Há umas semanas falei um pouco sobre a experiência. Na altura prometi exemplos meus. Começo por abordar uma das minhas bandas preferidas (como poderão, de resto, comprovar pelo número de vezes que a referi aqui). É o primeiro de três exemplos.

The National ao vivo no Manta, em Guimarães

The National

É o caso mais fresco - comecei a ouvi-los em meados do ano passado - e, portanto, uma bela forma de introduzir o assunto. A bipolaridade entre o tom intimista e os berros descontrolados do vocalista Matt Berninger, as letras desconcertantes, as melodias simples mas fenomenais e uma secção rítmica fantástica foram a porta de entrada. Isso, uma voz tão grave quanto possível e “Fake Empire”.

Depois disto, The National é:

- o refrão de “Lit Up” pela primeira vez num banco de autocarro depois de ter ido entrevistar a directora de marketing da Universal Music a propósito do meu trabalho de final de curso;

- “Apartment Story”, “The Geese of Beverly Road”, “Mr. November”, “Lucky You”, “About Today”, “Murder Me Rachel”, “Wasp Nest”, “Daughters of the Soho Riots” e “Mistaken for Strangers” a tocarem repetidamente no iTunes, no iPod Shuffle - depois no Classic - e na aparelhagem;

- Matt Berninger aos berros em cima de umas quantas cadeiras da Aula Magna no final de um concerto em que todas as pessoas sabiam todas as letras;

- dois pares de gémeos em palco;

- um concerto inesquecível em Guimarães (às 22 horas, depois de ter saído de Lisboa às 17);

- o Aaron Dessner a autografar-me o bilhete e a atirar-se a uma amiga minha;

- comprar seis CDs de uma vez na Amazon.

Resumindo, a qualidade intrínseca, o desempenho ao vivo e a atitude deles foram elementos que contribuíram decisivamente para a minha fidelização (tendo em conta o dinheiro que já gastei com eles, acho que posso afirmar com segurança que estou no grupo dos fiéis). A experiência The National, no meu caso, é isto. Se somarmos mais uns casos semelhantes ao meu, a coisa começa a ganhar forma para eles.

5 comentários

1 Ginga { 28-08-2008 às 18:16 }

Quote: “- um concerto inesquecível em Guimarães (às 22 horas, depois de ter saído de Lisboa às 17);” Mais uma vez, obrigadinho pelo convite! Abraço

2 Filipe Marques { 28-08-2008 às 18:25 }

Pessoa amarga.

3 Gonçalo Trindade { 29-08-2008 às 18:43 }

São das minhas bandas-favoritas, e no meu caso despertaram-me a atenção quando me deram a ouvir a Slow Show. Depois foi ouvir The Boxer do início ao fim, andar histericamente a gritar “ENTÃO MAS ESTES GAJOS SÃO BRILHANTES!”, e ouvir a restante discografia deles. Tudo isto cerca de uma semana antes do concerto deles na Aula Magna… tentei ainda arranjar bilhete, mas estavam obviamente esgotados. E depois não pude ir a Guimarãe nem ao Alive… Cá estou eu obviamente enfurecido e desejando a morte de todos os que os viram ao vivo, ansioso pelo seu regresso cá.

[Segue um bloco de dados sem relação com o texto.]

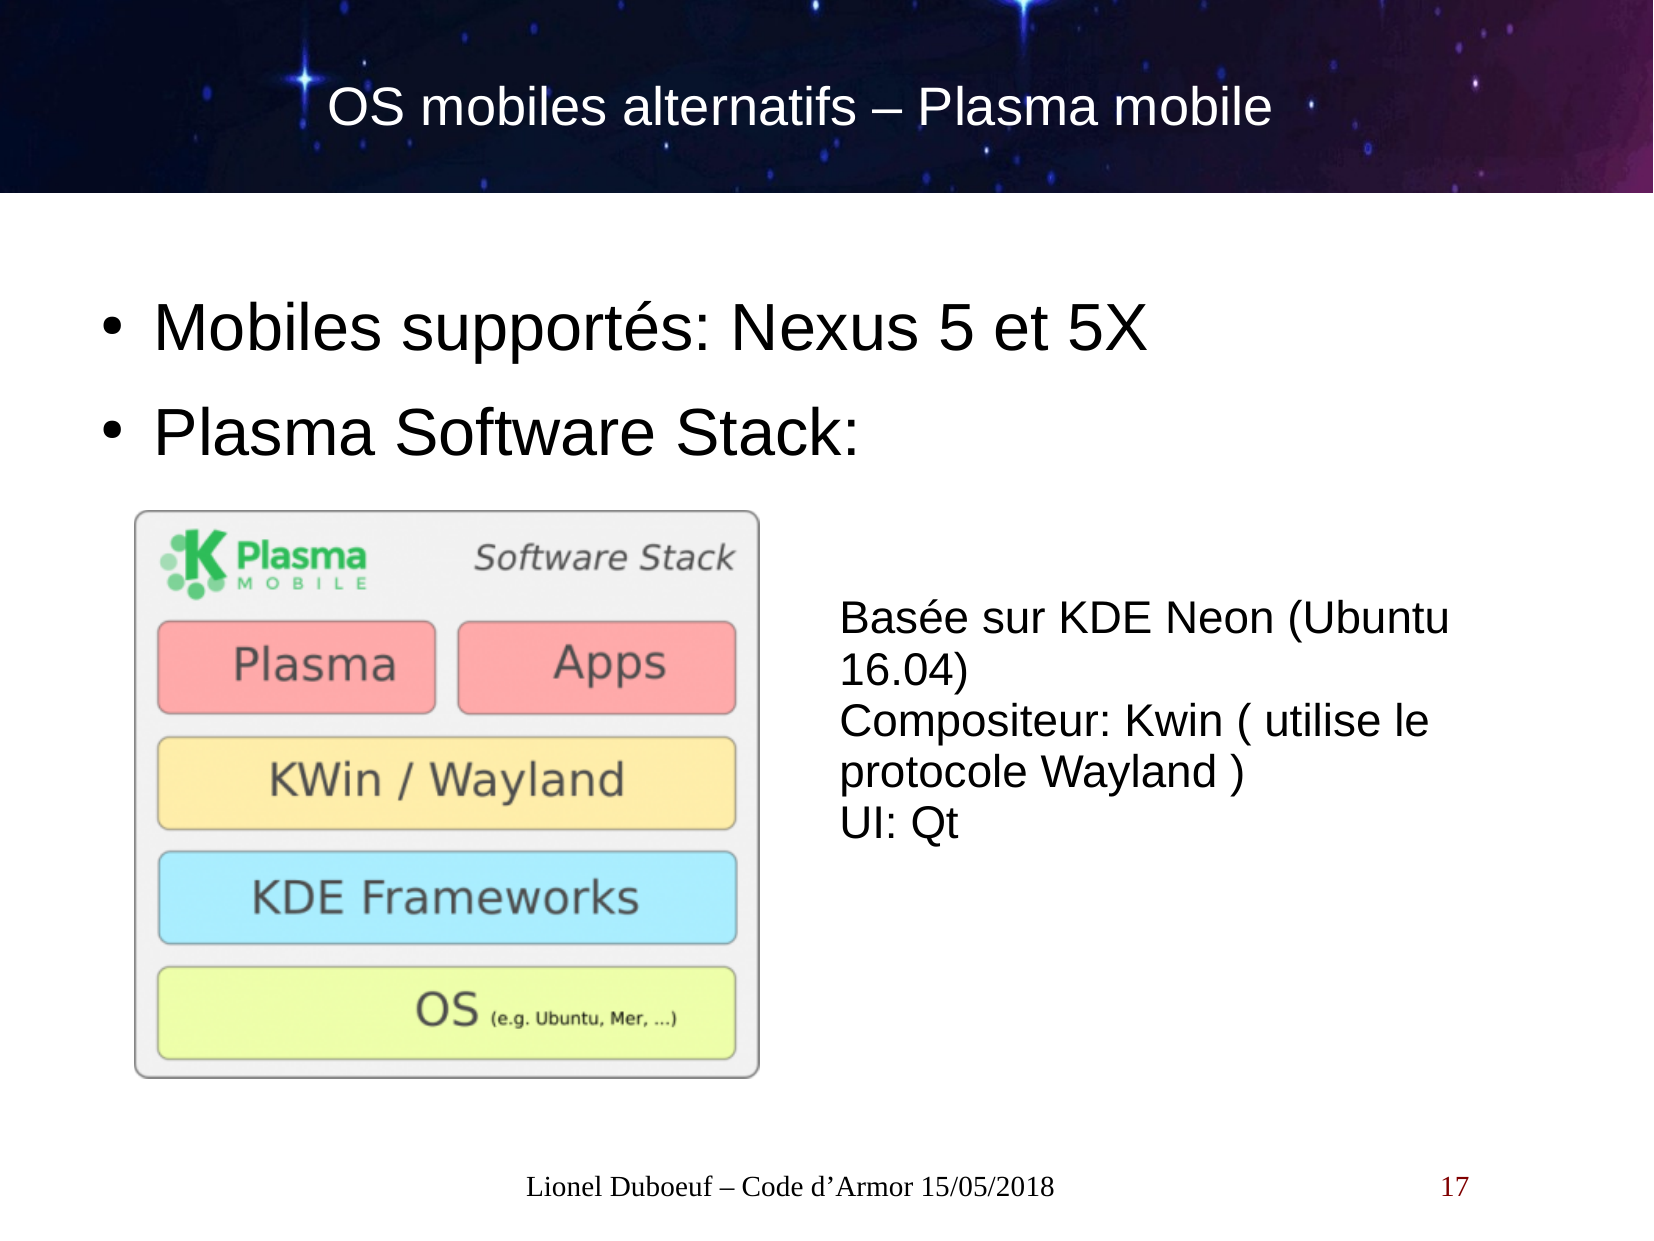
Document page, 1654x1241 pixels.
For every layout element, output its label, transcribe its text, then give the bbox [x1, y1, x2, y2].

picture [0, 0, 1653, 193]
text_box Basée sur KDE Neon (Ubuntu 16.04) Compositeur: Kwin ( utilise le protocole Wayland ) UI: Qt [824, 585, 1530, 941]
title OS mobiles alternatifs – Plasma mobile [57, 2, 1546, 211]
picture [134, 510, 760, 1079]
list Mobiles supportés: Nexus 5 et 5X Plasma Software Stack: [82, 290, 1571, 1010]
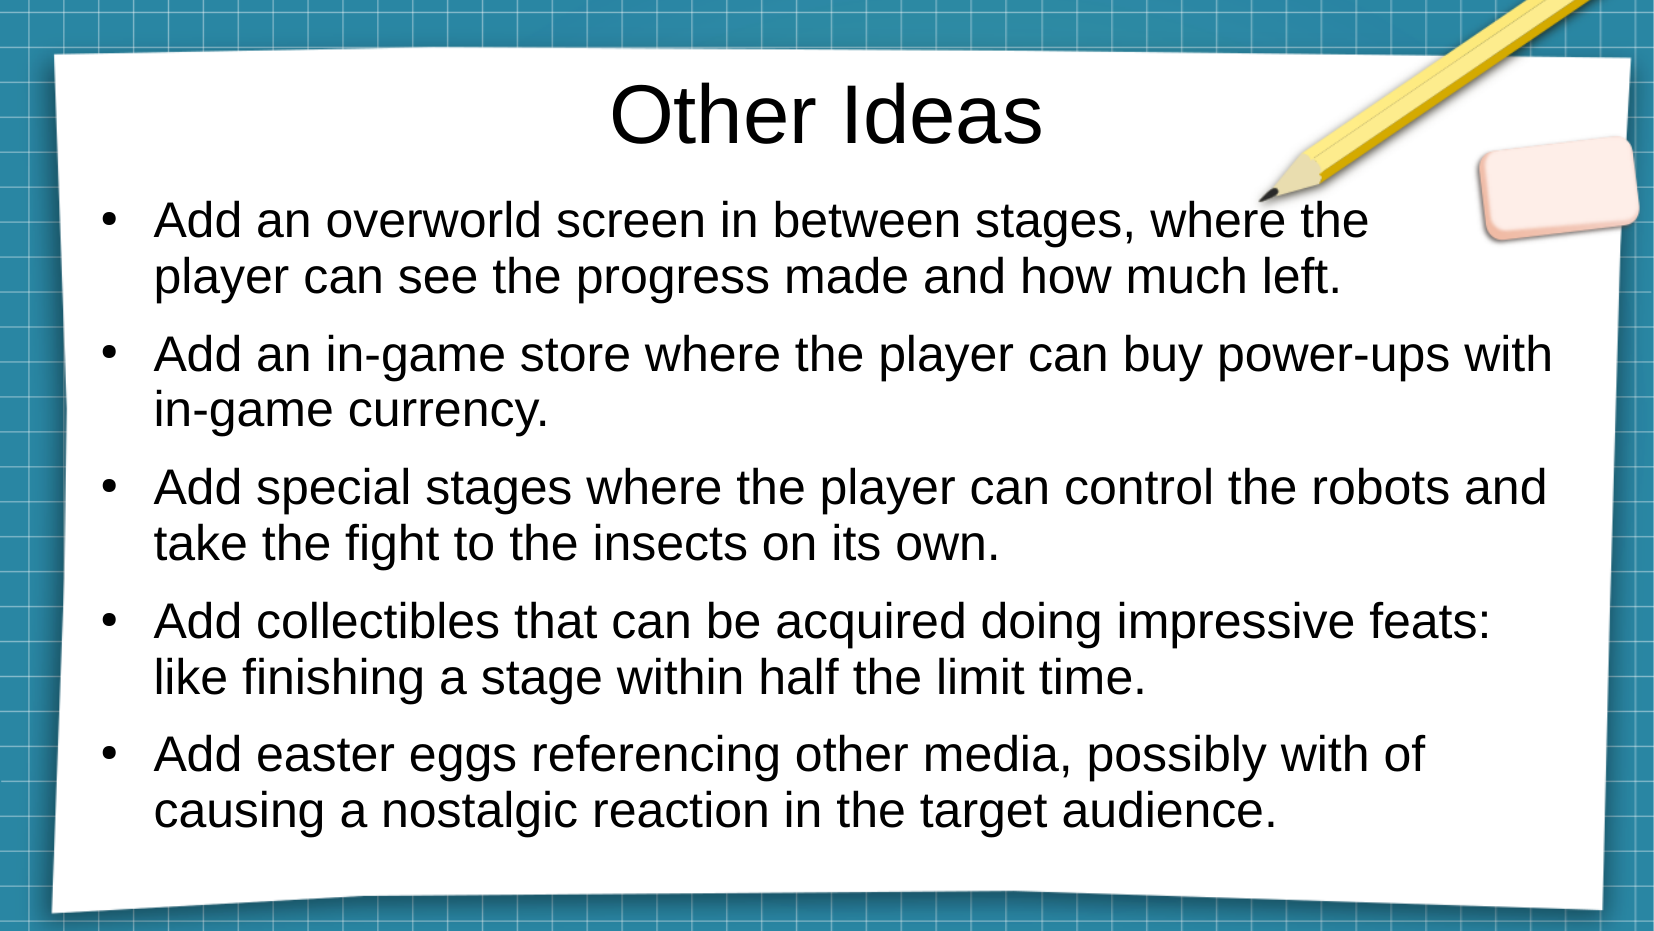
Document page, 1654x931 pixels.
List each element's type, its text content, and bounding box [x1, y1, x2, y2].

title Other Ideas [82, 37, 1571, 192]
picture [0, 0, 1654, 931]
list Add an overworld screen in between stages, where the player can see the progress made and how much left. Add an in-game store where the player can buy power-ups with in-game currency. Add special stages where the player can control the robots and take the fight to the insects on its own. Add collectibles that can be acquired doing impressive feats: like finishing a stage within half the limit time. Add easter eggs referencing other media, possibly with of causing a nostalgic reaction in the target audience. [82, 192, 1571, 886]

Porque há-de acontecer. Eventualmente.

4 Filipe Marques { 29-08-2008 às 21:49 }

Sim. E quando acontecer, será brutal.

5 A provocação das 7 canções | Ouve-se { 08-11-2008 às 19:03 }

[...] um caso pessoal óbvio. Não seria, em circunstâncias normais, uma das minhas músicas favoritas… mas o que raio [...]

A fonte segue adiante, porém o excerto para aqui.